⟨

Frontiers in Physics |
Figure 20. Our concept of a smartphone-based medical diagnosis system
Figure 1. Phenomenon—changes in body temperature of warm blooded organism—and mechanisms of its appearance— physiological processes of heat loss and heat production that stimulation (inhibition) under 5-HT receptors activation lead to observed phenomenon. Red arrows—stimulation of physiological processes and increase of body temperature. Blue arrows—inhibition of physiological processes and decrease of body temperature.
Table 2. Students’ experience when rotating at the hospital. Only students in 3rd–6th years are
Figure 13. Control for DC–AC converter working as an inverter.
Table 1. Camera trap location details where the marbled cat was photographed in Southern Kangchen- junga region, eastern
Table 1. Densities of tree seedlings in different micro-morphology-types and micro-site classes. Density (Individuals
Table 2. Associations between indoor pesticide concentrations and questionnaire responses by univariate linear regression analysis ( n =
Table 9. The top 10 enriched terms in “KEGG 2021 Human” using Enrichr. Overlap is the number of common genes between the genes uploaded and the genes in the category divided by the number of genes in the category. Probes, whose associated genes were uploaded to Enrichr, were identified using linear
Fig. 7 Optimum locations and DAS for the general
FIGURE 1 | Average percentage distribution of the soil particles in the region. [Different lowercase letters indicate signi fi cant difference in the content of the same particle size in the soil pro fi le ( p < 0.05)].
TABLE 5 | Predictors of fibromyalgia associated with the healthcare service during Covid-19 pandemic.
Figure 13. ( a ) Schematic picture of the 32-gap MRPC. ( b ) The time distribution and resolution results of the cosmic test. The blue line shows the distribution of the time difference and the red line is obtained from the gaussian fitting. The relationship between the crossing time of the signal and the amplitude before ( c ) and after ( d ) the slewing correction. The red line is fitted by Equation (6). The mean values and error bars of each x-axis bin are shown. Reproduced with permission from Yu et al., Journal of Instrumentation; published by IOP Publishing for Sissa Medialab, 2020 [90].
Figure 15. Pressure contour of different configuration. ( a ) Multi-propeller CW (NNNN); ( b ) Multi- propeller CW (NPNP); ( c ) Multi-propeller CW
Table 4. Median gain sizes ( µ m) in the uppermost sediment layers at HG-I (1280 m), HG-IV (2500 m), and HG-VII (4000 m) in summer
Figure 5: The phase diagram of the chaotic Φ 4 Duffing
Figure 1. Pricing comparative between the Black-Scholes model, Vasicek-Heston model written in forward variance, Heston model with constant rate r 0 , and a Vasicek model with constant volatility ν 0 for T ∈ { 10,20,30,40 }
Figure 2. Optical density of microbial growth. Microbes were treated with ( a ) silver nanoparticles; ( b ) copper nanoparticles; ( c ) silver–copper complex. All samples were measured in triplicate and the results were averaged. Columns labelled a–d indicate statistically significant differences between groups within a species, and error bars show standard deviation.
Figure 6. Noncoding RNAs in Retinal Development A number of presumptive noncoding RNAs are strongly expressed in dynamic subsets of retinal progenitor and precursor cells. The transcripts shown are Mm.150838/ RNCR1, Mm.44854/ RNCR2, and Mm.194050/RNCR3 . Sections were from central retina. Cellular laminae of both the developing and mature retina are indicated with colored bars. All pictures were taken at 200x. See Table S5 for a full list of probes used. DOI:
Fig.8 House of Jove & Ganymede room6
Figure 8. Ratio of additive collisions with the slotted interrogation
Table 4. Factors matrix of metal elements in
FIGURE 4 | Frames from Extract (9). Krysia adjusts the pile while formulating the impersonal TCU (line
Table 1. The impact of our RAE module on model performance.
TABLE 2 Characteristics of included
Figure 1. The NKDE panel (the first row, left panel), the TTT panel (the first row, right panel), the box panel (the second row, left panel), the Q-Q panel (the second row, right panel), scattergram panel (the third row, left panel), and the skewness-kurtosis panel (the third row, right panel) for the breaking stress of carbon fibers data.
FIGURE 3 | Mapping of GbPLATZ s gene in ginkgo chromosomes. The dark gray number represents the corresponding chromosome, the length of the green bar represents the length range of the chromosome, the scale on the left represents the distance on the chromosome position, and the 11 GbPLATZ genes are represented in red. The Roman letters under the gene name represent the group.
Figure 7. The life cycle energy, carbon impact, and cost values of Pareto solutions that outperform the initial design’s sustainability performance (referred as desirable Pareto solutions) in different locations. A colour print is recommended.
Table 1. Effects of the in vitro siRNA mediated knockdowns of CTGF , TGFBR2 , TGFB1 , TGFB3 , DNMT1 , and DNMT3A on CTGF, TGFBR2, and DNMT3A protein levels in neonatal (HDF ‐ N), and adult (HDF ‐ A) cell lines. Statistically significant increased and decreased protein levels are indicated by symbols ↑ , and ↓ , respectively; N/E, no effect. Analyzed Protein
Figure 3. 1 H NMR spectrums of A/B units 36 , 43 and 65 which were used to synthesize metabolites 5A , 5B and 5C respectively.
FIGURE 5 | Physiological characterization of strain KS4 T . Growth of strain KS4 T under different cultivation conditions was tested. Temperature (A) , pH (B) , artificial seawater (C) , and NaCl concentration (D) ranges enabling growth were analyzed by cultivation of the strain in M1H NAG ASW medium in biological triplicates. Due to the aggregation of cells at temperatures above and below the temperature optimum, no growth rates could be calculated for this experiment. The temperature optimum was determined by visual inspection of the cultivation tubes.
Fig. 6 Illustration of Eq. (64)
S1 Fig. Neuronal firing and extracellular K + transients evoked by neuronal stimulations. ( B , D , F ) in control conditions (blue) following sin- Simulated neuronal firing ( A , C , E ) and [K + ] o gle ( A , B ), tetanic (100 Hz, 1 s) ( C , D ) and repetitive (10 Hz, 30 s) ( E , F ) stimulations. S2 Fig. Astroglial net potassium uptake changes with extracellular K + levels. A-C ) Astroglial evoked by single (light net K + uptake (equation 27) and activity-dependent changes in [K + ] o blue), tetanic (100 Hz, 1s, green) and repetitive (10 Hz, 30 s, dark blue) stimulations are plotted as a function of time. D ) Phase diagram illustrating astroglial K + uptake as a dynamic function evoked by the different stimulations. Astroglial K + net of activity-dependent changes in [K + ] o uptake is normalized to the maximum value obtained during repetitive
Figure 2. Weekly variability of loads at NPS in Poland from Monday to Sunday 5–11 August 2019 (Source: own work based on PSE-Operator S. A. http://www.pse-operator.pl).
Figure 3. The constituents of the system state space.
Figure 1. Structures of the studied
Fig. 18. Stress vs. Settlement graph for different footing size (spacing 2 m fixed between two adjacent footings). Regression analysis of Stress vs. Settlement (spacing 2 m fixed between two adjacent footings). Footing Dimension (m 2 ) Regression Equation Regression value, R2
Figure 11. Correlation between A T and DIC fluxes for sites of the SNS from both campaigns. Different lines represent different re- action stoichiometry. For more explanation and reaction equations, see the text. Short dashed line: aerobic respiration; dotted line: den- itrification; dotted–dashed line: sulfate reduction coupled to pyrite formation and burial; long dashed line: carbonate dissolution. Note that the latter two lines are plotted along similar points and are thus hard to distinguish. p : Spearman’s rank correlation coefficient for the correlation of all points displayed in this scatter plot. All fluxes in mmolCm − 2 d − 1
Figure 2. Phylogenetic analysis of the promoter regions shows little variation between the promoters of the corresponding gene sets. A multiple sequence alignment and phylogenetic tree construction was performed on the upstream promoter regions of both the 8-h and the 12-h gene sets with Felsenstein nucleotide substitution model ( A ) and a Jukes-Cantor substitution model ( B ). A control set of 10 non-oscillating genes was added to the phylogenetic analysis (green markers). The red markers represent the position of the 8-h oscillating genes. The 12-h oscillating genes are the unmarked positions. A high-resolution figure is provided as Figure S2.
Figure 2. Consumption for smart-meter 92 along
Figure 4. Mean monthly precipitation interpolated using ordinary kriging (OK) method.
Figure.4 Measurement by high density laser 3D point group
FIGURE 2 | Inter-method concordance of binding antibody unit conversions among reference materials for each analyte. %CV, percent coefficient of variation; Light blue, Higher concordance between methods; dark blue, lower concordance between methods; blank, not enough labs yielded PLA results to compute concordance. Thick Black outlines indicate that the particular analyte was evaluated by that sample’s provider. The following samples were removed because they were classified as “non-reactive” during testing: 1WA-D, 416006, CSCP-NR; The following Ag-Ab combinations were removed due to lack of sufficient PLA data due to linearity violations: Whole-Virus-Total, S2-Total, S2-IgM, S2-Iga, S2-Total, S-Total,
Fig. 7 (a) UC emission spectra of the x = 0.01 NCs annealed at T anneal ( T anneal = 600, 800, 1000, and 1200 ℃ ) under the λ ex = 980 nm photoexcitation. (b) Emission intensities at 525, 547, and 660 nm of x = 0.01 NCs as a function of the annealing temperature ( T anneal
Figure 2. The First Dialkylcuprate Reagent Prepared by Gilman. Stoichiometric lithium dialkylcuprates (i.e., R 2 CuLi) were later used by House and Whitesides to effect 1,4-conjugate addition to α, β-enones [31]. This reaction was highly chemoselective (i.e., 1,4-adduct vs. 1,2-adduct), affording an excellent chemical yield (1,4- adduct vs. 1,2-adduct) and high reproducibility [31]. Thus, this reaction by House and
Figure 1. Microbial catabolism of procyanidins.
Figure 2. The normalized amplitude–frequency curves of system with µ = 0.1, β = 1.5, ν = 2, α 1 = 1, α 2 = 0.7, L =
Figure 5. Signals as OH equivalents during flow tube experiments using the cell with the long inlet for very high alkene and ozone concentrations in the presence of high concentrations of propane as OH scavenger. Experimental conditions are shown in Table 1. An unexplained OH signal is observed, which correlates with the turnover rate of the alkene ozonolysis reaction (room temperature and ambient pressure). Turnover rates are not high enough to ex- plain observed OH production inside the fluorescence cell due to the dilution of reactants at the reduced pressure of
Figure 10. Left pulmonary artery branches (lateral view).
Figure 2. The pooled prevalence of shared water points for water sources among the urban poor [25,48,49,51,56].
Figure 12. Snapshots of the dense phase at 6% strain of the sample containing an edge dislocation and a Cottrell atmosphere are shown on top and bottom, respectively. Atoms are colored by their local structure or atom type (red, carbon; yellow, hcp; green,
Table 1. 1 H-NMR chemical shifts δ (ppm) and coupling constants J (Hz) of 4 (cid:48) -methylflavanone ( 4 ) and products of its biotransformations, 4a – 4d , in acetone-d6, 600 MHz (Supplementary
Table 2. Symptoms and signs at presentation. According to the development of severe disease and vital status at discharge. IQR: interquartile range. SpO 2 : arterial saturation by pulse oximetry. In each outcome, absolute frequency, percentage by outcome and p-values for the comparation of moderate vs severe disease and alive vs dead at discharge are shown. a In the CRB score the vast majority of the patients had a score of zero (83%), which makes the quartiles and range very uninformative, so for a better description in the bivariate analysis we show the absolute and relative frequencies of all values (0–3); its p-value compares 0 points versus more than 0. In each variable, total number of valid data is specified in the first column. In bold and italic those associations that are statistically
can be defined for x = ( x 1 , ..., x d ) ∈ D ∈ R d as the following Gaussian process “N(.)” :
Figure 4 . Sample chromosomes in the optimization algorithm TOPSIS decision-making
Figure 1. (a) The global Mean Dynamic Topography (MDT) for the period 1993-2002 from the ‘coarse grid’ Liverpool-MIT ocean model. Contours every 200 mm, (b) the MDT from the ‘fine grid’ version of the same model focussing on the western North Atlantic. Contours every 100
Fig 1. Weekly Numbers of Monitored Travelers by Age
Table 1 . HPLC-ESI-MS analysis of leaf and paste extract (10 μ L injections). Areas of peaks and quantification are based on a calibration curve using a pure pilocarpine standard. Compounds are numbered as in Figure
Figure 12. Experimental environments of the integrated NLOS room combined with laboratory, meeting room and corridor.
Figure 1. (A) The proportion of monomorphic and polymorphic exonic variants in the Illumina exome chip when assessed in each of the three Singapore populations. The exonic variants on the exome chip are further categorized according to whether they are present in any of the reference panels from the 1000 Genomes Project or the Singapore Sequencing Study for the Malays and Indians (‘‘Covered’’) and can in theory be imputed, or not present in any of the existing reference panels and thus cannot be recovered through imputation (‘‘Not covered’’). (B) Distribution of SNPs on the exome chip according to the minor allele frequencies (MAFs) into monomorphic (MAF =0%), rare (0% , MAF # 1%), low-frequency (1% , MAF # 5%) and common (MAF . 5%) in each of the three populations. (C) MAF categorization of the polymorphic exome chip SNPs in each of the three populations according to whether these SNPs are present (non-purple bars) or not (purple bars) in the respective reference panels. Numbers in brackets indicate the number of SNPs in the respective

⟩

### What you have to do
Extract from the records above the lines from the one containing "Table 1. Densities" to the one containing "Figure 15. Pressure", both lines included, exactly as they appear and with nothing else.

### Result of this exercise
Table 1. Densities of tree seedlings in different micro-morphology-types and micro-site classes. Density (Individuals
Table 2. Associations between indoor pesticide concentrations and questionnaire responses by univariate linear regression analysis ( n =
Table 9. The top 10 enriched terms in “KEGG 2021 Human” using Enrichr. Overlap is the number of common genes between the genes uploaded and the genes in the category divided by the number of genes in the category. Probes, whose associated genes were uploaded to Enrichr, were identified using linear
Fig. 7 Optimum locations and DAS for the general
FIGURE 1 | Average percentage distribution of the soil particles in the region. [Different lowercase letters indicate signi fi cant difference in the content of the same particle size in the soil pro fi le ( p < 0.05)].
TABLE 5 | Predictors of fibromyalgia associated with the healthcare service during Covid-19 pandemic.
Figure 13. ( a ) Schematic picture of the 32-gap MRPC. ( b ) The time distribution and resolution results of the cosmic test. The blue line shows the distribution of the time difference and the red line is obtained from the gaussian fitting. The relationship between the crossing time of the signal and the amplitude before ( c ) and after ( d ) the slewing correction. The red line is fitted by Equation (6). The mean values and error bars of each x-axis bin are shown. Reproduced with permission from Yu et al., Journal of Instrumentation; published by IOP Publishing for Sissa Medialab, 2020 [90].
Figure 15. Pressure contour of different configuration. ( a ) Multi-propeller CW (NNNN); ( b ) Multi- propeller CW (NPNP); ( c ) Multi-propeller CW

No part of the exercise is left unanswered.